→ TEXT UNDER STUDY
--- --- ---
Ashley Bowman was born in 1990. She got her BA in Art from California Lutheran University in 2012. She has an MFA in Studio Art from Claremont Graduate University in 2014.
Ashley works primarily in 3D mixed media. Her latest show, Warm Fuzzies, was in 2015 at the Grand Central Art Center. Now, she is working at the Bowers Museum in Santa Ana in Visitor Services and also interns in the Collections Department there. She currently lives in Orange.
Making in Time
Paintings, Drawings, and Works on Paper
by Kari Dunham
October 5 - November 2, 2016
Artist's Reception: Tuesday October 18, at 6.30 pm. in the John and Linda Friend Art Gallery in Grimm Hall.
My work is a representation of ordinary objects, interior and exterior spaces, and single or multiple figures in those spaces. I work in gouache, oil, and other drawing media and artworks range in size from large canvases to five by seven inch Masonite panels. My proclivity for re-presenting the banal consistently weaves itself through my work, as does time, memory, and home.
--- --- ---
→ PROVIDED RECORDS
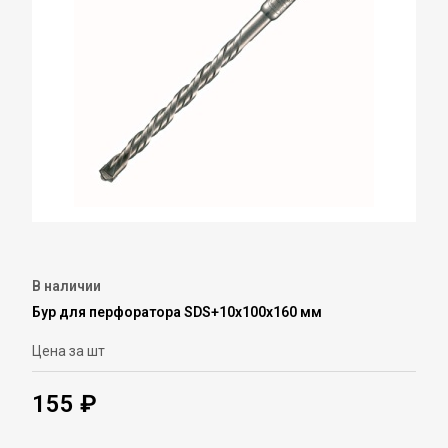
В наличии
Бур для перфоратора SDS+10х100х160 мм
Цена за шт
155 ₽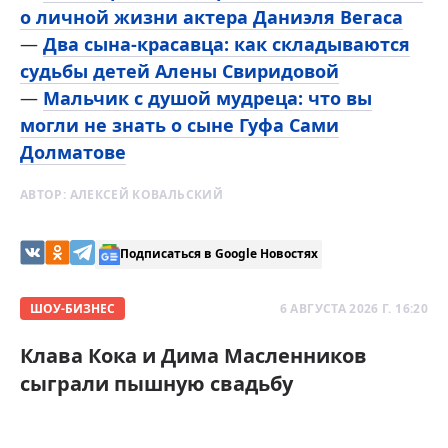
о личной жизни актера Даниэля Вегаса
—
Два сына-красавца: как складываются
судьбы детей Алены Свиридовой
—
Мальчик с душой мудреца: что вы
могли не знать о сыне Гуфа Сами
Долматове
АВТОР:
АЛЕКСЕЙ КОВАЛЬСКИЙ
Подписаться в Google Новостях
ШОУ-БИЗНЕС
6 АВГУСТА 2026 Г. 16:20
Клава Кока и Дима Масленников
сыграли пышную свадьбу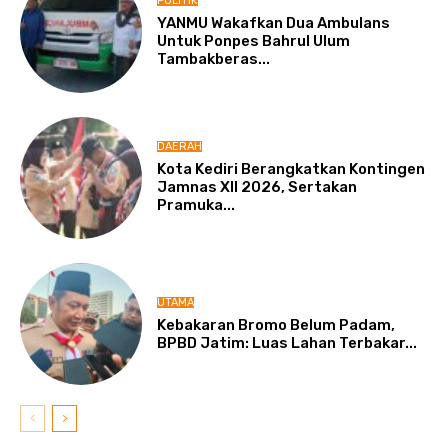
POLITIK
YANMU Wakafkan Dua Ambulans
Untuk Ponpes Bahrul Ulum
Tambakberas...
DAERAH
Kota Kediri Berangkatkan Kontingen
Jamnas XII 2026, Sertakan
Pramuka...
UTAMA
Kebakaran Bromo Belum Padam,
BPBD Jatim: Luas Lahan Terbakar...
--- --- ---
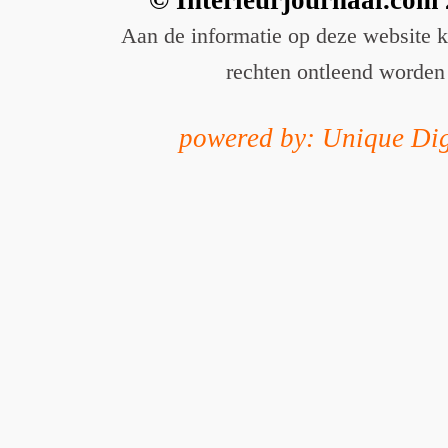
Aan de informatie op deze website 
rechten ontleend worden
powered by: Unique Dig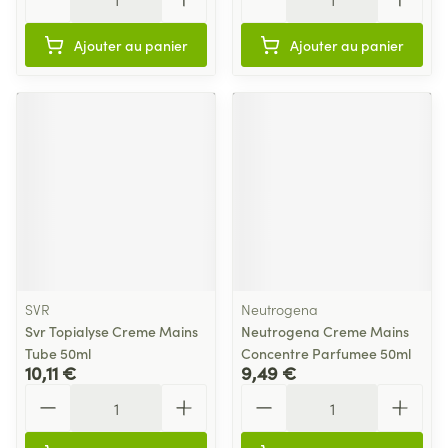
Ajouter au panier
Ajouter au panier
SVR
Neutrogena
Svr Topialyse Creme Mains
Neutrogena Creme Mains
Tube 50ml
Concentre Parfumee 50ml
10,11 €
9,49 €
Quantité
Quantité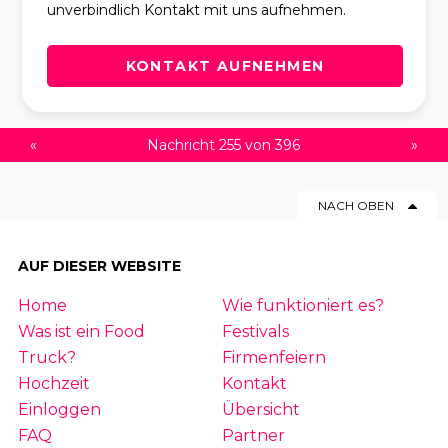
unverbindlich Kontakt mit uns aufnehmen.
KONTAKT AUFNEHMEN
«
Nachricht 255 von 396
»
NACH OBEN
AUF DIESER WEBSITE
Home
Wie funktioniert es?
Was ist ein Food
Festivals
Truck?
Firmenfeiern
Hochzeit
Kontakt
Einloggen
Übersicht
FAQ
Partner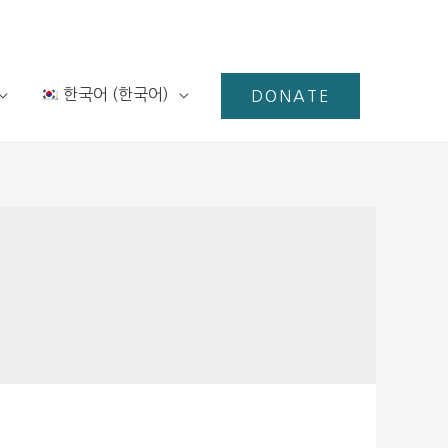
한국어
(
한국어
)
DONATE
--- --- ---
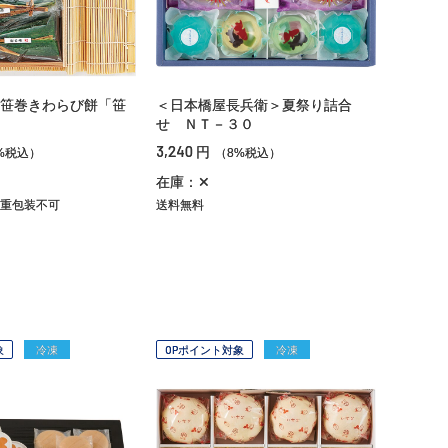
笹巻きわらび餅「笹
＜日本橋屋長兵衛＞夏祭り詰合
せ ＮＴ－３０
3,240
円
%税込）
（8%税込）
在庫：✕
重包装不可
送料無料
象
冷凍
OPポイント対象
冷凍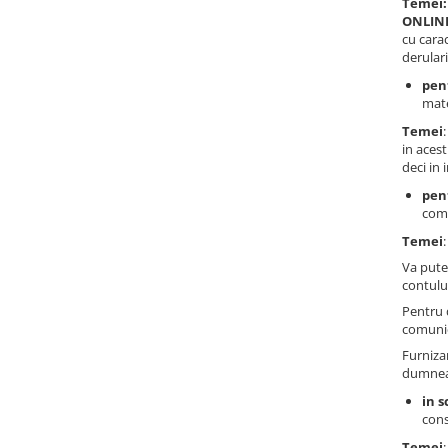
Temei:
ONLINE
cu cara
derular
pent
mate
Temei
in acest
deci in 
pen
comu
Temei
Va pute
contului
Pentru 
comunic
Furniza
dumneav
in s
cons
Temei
--- --- ---
→ BRIEF 1
According to the gallery text, where was Ashley Bowman's show Warm Fuzzies held?
→ BRIEF 2
Continue the gallery text from its final sentence.

→ YOUR RESPONSE 1
At the Grand Central Art Center.

→ YOUR RESPONSE 2
Themes of marking time and memory are integral to the works in this show. I am interested in how making images may propagate memory and serve as a demarcation of time. In "40 Days Forty Sacraments", the works were done daily for 40 consecutive days and subject matter oscillated from quotidian still life objects on minimal white ground to complexly rendered interior spaces. In "Tim and Justin" and "Tim, I’ve been thinking about what you said", the viewer experiences the passing of time through multiple iterations of the figures in space and through the juxtaposition of painting and drawing media. Detailed mark making in pen and gestural mark making in paint parallel the linear time of chronos and the all at once time of kairos..
The places in which I make home, both as the subject matter and the location where the work is made, are also directly connected to my work. This is evident in "40 Days Forty Sacraments", which exclusively depicts my current home—objects that I own, the space as I have arranged it, and in two instances, my own reflection as seen in a window and mirror. And again, in "Pages from a Visual Journal", the work is a record of home, but this time through the eyes of a traveler who experiences home as where she is.
The Human Condition
Oil Paintings of Captured Moments
by Emily Moore
September 7 - October 5, 2016
Artist’s reception and lecture: Wednesday Sept. 14, at 6.30 pm. in the John and Linda Friend Art Gallery in Grimm Hall.
Emily Moore is an emerging artist, born and raised in Orange County, California.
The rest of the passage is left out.